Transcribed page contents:

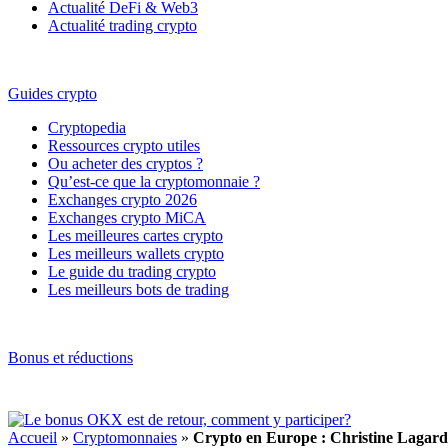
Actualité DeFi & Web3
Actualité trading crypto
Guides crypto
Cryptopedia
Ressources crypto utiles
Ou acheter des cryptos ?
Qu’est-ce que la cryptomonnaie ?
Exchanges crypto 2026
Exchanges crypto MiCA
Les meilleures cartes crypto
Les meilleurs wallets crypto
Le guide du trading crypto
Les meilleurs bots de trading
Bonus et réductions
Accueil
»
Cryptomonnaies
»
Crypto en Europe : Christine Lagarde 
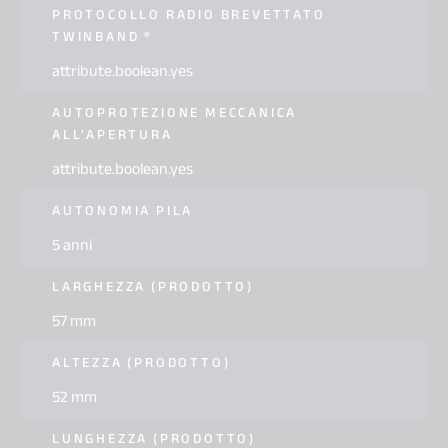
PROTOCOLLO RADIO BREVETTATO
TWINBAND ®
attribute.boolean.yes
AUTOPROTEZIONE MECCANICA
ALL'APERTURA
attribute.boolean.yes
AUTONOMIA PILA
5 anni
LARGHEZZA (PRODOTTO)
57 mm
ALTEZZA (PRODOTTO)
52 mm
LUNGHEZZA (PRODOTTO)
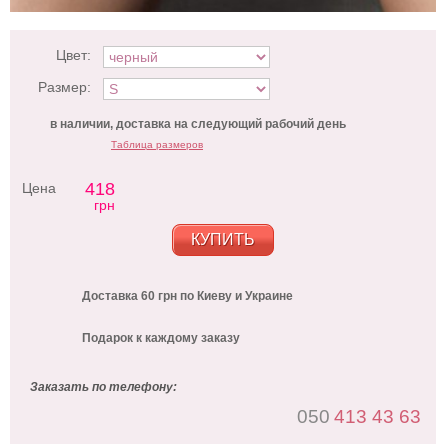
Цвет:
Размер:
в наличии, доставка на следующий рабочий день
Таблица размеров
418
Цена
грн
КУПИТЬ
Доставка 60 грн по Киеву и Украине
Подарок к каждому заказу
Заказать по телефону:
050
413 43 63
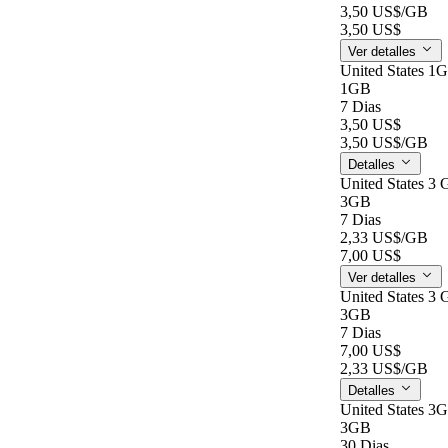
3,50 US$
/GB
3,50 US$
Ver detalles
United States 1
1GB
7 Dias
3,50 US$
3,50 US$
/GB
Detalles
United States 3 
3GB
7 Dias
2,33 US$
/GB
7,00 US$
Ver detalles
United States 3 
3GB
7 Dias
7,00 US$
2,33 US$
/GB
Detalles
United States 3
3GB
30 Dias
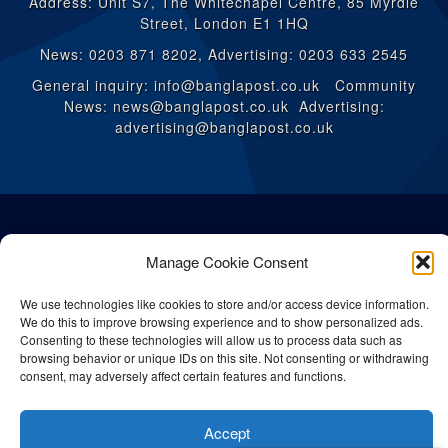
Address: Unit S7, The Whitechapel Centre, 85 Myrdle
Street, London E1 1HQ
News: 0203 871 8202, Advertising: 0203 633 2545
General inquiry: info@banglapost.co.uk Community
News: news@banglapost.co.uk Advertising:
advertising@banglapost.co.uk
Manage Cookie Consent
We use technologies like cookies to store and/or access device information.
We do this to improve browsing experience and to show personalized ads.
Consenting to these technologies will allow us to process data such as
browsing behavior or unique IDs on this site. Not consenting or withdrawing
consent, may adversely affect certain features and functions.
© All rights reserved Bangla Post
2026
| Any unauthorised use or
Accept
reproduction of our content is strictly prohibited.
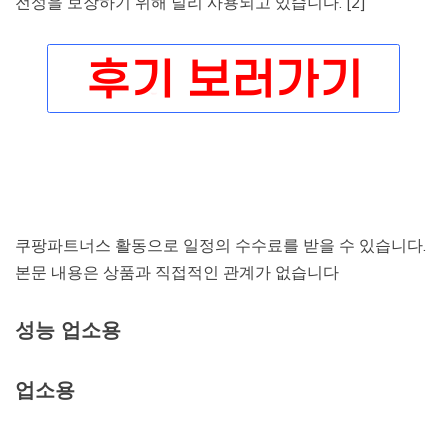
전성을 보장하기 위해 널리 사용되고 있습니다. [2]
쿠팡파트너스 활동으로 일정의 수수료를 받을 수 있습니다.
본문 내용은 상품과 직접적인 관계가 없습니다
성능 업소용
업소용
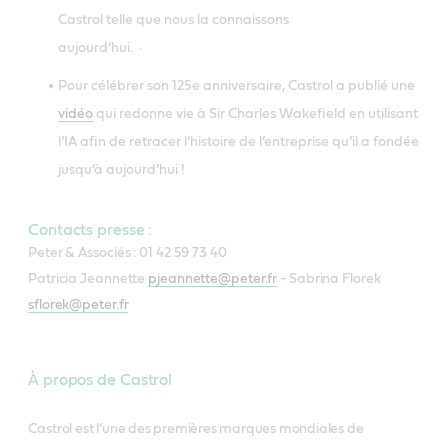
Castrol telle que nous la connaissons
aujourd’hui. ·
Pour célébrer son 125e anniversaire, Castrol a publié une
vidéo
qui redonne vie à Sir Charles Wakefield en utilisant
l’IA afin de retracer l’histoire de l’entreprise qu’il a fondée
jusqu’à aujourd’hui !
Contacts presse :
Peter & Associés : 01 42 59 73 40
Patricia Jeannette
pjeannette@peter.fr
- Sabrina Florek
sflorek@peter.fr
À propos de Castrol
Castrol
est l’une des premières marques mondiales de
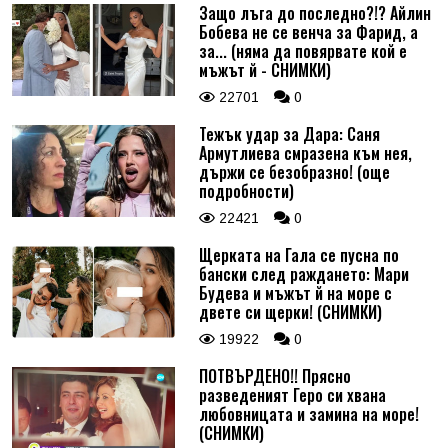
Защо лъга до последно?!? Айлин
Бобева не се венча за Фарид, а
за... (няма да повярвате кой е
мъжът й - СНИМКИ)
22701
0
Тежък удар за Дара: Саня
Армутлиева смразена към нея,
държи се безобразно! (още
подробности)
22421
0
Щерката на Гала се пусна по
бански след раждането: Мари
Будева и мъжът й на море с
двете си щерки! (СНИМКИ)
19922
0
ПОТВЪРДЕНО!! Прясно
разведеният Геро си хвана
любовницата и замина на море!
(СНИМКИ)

Activity:
Show, from the records above, every line that includes "United".

Output below:
United States 1
United States 3 
United States 3 
United States 3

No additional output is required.